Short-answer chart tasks
'''

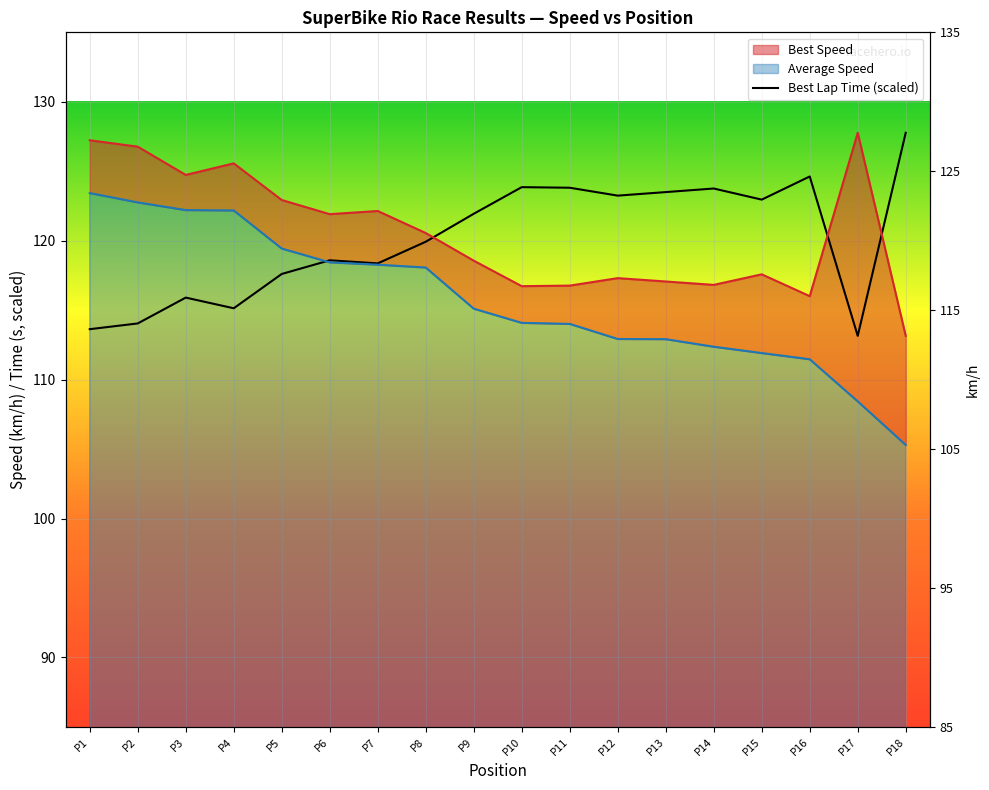

How many times do Best Speed and Best Lap time cross each other?

3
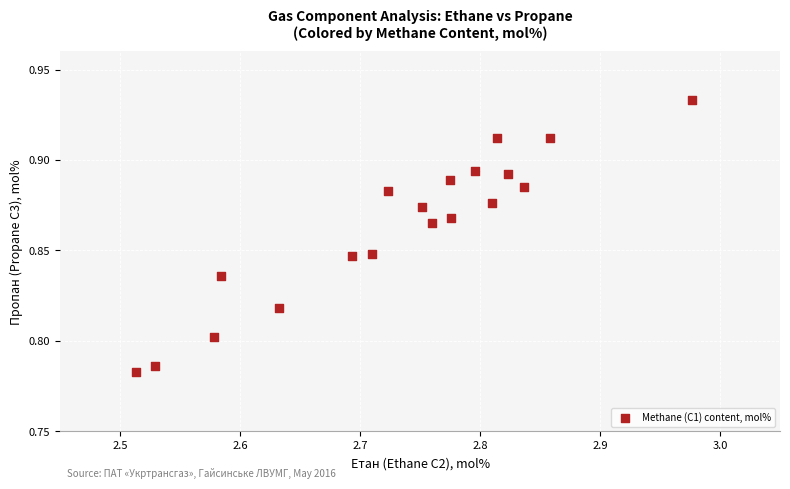

What is the range of X values (max minus min)?

0.5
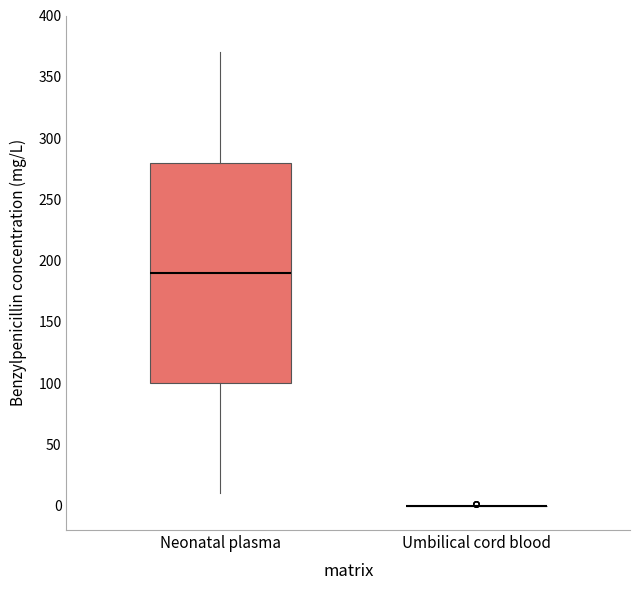

Reading left to right, read every box against the y-axis: the position of its median line, the range the box covers, and the ends of its whiskers. The values are not printed on the chart, so give them approximately, as read against the axis.

Neonatal plasma: median 190, box 100 to 280, whiskers 10 to 370
Umbilical cord blood: box collapsed to a line at 0, whiskers 0 to 0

'''

THE PROBLEM - Print all of the material above word for word, leaving out the pictures.

WRITTEN ANSWER -
How many times do Best Speed and Best Lap time cross each other?

3

What is the range of X values (max minus min)?

0.5

Reading left to right, read every box against the y-axis: the position of its median line, the range the box covers, and the ends of its whiskers. The values are not printed on the chart, so give them approximately, as read against the axis.

Neonatal plasma: median 190, box 100 to 280, whiskers 10 to 370
Umbilical cord blood: box collapsed to a line at 0, whiskers 0 to 0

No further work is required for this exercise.